Treasury Yields Breaking Higher
- USD is struggling to gain upside traction. But it’s only a matter of time until USD catches-up to rising Treasury yields.
- Japan wage growth suggests the BOJ tightening process will be gradual.
- The PBoC may be under pressure to weaken CNY.
USD struggled to gain upside momentum following the solid US March non-farm payrolls report Friday. However, 2 and 10-year Treasury yields broke higher to multi-month highs as the encouraging US growth outlook and resilient labour market curtail odds of Fed easing. In our view, it’s only a matter of time until USD catches-up to rising Treasury yields.
The US March CPI and PPI data will be key drivers of US interest rate expectations this week. Ahead of this data, the New York Fed reports March inflation expectations today (4:00pm London). 1-year expectations have been stuck near 3% for three straight months, still well above the 2% target. Both 3- and 5-year expectations picked up in February, another development that will keep the Fed on its toes. Chicago Fed President Austan Goolsbee (non-voter) speaks (6:00pm London). Goolsbee is one of nine who voted for 3 cuts in 2024.
EUR/USD is range-bound around 1.0836. The Eurozone Sentix investor confidence index is expected to improve further in April (9:30am London) but is unlikely to dent expectations of a June ECB policy rate cut (virtually fully priced). The Eurozone disinflationary process is well on track.

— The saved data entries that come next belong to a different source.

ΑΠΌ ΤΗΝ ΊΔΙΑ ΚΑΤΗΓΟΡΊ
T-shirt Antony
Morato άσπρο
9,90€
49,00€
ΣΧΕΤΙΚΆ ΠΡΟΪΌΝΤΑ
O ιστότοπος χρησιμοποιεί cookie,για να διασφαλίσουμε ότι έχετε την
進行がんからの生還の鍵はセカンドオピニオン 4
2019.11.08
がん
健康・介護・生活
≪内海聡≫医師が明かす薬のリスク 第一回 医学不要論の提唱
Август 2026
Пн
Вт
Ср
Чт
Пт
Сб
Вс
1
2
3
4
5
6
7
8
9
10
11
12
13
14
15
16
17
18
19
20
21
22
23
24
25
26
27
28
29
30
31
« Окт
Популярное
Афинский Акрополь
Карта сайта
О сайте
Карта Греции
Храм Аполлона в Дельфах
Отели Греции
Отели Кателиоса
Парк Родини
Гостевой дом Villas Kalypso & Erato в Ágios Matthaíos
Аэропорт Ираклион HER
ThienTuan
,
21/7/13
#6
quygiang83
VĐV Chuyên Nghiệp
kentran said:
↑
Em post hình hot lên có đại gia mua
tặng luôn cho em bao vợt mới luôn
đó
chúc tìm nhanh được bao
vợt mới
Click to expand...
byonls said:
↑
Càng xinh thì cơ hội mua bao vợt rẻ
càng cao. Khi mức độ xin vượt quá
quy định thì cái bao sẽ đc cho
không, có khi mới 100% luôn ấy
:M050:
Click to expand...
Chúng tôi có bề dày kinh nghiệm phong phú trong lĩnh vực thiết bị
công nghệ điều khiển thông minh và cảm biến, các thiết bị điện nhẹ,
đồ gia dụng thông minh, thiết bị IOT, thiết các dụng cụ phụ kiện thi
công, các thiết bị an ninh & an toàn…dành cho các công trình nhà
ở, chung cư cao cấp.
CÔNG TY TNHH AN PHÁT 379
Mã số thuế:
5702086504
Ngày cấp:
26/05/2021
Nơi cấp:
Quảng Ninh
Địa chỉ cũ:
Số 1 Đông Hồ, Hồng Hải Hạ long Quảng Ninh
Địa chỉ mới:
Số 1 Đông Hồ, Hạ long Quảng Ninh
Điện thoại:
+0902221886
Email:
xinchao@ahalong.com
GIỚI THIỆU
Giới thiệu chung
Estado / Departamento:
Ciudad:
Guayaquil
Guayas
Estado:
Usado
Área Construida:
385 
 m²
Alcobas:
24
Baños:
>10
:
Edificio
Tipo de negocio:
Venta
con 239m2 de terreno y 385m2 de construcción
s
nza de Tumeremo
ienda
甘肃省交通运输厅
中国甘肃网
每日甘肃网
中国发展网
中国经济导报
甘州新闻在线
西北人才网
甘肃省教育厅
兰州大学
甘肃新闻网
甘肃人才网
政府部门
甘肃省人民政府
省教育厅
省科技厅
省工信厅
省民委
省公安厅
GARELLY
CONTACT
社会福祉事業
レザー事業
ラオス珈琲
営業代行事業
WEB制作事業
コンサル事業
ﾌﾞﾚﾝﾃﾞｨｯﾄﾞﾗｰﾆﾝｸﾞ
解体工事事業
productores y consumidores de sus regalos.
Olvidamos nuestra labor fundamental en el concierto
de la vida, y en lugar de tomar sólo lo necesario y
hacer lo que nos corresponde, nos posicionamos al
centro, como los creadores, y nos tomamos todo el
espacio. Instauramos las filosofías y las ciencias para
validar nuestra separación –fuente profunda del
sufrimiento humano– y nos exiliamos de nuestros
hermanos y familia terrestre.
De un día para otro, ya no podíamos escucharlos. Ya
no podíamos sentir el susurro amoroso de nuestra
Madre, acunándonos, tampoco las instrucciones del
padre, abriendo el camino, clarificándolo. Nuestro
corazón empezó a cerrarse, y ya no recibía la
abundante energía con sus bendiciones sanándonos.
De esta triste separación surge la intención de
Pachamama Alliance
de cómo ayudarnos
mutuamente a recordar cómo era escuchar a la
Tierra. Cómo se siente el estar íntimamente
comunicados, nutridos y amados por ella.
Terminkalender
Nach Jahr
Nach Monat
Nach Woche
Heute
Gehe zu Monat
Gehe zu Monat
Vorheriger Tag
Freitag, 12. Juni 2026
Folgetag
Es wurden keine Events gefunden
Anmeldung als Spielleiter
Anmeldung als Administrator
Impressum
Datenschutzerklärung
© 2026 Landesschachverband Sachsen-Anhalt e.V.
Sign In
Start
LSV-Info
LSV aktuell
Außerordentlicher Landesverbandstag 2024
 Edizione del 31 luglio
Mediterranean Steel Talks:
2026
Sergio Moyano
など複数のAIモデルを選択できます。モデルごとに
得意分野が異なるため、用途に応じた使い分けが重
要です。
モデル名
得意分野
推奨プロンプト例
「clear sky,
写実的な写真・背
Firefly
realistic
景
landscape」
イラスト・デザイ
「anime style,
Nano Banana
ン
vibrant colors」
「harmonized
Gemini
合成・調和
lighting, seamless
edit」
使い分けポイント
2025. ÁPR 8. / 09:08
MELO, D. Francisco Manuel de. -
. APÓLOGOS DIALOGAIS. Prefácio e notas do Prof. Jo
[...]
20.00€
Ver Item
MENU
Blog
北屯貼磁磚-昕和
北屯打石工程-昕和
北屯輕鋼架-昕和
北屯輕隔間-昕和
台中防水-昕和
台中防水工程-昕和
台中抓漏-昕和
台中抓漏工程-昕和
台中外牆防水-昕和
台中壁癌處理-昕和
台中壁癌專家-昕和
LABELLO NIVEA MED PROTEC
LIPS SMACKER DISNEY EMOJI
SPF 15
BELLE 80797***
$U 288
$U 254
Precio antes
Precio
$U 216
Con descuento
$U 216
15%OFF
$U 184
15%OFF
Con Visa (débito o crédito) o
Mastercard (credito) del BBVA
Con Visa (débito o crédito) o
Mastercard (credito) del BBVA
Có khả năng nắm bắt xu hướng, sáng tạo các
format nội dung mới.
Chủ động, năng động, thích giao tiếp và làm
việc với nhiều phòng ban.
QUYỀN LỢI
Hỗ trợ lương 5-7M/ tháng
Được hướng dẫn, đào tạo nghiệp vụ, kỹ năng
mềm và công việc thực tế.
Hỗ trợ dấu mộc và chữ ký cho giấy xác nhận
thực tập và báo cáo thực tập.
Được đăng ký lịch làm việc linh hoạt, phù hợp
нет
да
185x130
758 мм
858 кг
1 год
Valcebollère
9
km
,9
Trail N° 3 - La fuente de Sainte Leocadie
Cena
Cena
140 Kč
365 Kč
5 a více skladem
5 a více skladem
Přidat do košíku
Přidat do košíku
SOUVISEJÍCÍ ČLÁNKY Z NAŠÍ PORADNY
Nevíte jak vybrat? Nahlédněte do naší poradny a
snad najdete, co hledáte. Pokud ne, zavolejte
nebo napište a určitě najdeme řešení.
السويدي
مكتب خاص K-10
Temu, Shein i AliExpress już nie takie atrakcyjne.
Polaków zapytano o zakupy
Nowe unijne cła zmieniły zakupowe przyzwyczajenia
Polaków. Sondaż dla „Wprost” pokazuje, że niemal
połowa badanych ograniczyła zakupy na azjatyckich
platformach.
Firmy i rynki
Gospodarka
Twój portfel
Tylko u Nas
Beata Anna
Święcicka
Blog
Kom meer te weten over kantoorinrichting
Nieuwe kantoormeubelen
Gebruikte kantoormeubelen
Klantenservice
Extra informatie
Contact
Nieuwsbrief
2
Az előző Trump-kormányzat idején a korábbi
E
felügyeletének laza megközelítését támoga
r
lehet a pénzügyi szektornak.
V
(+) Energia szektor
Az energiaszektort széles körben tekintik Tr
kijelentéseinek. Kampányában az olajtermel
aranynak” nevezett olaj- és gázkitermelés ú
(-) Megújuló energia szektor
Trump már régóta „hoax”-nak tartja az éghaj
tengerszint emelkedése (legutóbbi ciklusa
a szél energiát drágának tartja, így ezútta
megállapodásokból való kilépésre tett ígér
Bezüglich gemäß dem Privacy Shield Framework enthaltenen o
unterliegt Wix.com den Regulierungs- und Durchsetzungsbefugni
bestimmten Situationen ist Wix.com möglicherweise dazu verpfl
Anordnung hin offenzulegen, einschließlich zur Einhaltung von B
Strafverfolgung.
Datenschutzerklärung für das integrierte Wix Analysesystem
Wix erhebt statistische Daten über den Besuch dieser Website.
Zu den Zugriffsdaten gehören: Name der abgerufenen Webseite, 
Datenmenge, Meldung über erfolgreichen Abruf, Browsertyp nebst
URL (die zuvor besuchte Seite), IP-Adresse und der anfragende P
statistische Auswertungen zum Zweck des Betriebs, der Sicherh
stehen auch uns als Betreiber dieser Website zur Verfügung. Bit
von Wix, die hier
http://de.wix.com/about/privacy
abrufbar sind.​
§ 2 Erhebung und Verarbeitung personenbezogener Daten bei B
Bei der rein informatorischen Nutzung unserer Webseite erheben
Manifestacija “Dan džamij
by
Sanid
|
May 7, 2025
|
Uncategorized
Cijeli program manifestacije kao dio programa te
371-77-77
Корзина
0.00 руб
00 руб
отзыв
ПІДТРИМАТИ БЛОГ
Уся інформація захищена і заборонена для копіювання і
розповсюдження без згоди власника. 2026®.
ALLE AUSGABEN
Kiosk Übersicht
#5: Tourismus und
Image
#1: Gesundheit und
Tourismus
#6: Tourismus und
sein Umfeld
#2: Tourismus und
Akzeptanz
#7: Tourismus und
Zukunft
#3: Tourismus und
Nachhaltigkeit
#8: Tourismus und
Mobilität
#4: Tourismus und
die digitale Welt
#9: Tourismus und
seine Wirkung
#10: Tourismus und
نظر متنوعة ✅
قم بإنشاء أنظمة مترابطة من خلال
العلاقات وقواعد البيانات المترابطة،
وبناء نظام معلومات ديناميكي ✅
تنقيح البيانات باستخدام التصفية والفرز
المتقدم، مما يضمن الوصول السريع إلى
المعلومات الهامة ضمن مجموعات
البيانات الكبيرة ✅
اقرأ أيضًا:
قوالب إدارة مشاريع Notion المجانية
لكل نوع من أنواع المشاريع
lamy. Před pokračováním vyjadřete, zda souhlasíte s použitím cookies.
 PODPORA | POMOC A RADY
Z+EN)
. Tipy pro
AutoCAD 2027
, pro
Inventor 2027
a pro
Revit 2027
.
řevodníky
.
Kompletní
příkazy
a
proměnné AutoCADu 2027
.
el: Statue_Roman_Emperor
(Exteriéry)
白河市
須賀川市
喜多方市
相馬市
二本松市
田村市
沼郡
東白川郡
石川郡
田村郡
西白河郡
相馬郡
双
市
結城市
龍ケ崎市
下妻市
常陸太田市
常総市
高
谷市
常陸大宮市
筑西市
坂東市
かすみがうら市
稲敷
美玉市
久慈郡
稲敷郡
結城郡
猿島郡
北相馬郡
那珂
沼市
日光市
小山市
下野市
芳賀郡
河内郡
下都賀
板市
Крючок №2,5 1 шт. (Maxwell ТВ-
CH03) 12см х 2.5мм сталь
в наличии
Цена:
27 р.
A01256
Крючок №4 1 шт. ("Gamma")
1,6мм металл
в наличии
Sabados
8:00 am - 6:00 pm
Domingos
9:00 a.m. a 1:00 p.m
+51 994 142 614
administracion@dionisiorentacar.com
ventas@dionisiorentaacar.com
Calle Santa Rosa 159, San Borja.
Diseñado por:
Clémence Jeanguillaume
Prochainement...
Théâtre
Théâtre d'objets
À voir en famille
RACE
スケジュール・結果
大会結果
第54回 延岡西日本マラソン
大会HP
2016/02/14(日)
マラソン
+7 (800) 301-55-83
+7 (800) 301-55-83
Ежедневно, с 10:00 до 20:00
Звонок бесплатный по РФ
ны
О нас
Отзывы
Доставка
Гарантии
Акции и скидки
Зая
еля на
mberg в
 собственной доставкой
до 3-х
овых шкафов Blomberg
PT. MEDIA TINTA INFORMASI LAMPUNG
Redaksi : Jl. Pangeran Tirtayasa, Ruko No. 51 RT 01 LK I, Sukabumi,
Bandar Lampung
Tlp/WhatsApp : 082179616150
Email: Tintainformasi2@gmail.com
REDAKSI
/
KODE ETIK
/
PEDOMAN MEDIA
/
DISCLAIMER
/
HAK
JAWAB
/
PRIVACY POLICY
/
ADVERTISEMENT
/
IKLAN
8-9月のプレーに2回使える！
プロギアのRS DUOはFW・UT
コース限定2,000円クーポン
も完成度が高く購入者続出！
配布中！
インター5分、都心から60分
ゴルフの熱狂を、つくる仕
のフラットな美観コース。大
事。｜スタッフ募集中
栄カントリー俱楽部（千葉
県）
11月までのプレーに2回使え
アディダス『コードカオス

GBP/USD is range-bound around 1.2630. The UK labour market is cooling raising the likelihood the BOE starts easing in June (over 70% priced). The jobs report released by the Recruitment & Employment Confederation, KPMG and S&P Global showed wages for new permanent recruits rose at the slowest pace in three years in March and the permanent hiring index slipped deeper into contraction territory. BOE Deputy Governor Sarah Breeden speaks on a panel titled “Towards the future of the monetary system” (4:30pm London).
USD/JPY is trading near the top of a multi-day 151.00-152.00 range underpinned by rising US Treasury yields. Japan wage growth suggests the BOJ tightening process will be gradual which can further weigh on JPY. In line with consensus, nominal cash earnings rose 1.8% y/y in February vs. 1.5% in January. The less volatile scheduled full-time pay growth printed for a third consecutive month at 2.1% y/y in February. In real terms, the decline in total cash earnings quickened to -1.3% y/y in February from -1.1% in January.
Japan’s February balance of payments is neutral for JPY. The current account deficit narrowed in February to ¥1.3686 Tn from ¥2.7463 Tn in January. But net portfolio investment outflows eased in February to -¥1.2714 Tn from ¥-2.8027 Tn in January.
AUD/USD is trading firmly around 0.6580 supported by a modest recovery in iron ore prices and widening AU-US bond yields. In Australia, demand to purchase new dwellings remains subdued. The value of new housing loans commitments rose less than expected in February at 1.5% m/m (consensus: 2%) on soft loan growth to owner-occupier (+1.6% m/m) and investor (+1.2% m/m). The “time to buy a dwelling” sub-index from the Westpac consumer sentiment survey suggests buying sentiment will stay weak.
The PBoC daily USD/CNY fixing has been broadly steady around 7.1000 since December 2023. But the PBoC may be under pressure to materially lift the fixing (weaken CNY) as USD/CNY has traded near the 2% intra-day cap over the past few weeks on USD strength.
National Bank of Poland releases minutes of its March meeting today (1:00pm London). At the March 6 meeting, the bank kept rates steady at 5.75% and Governor Glapinski said no MPC members are talking about rate cuts in 2024. The market is pricing in nearly 50 bp of rate cuts over the next 12 months. We see risks that the NBP delivers more easing than is currently priced in, as inflation is running below the 2.5% target and domestic demand activity remains weak. Nevertheless, escalating tension between the government and the central bank governor complicates the policy rate path projection.
Philippine central bank is expected to keep rates steady at 6.5% (8:00am London). At the last meeting February 15, the central bank kept also stood pat. However, the tone tilted less hawkish as the bank noted “The risks to the inflation outlook have receded but remain tilted toward the upside” and added that it was “appropriate to keep policy settings unchanged in the near term.” The swaps market is pricing in the start of an easing cycle over the next three months as well as 125 bp of total easing over the next year.
Bank of Israel is expected to keep rates steady at 4.5% (2:00pm London). However, the market is split as nearly half the analysts polled by Bloomberg see a 25 bp cut to 4.25%. At the last meeting February 26, the bank delivered a hawkish surprise and kept rates steady at 4.5% vs. an expected 25 bp cut. Governor Yaron warned of the inflationary risks from fiscal policy but said the bank can continue cutting rates if inflation stabilizes. The market is pricing in 50-75 bp of easing over the next year that would see the policy rate bottoming between 3.75-4.0%.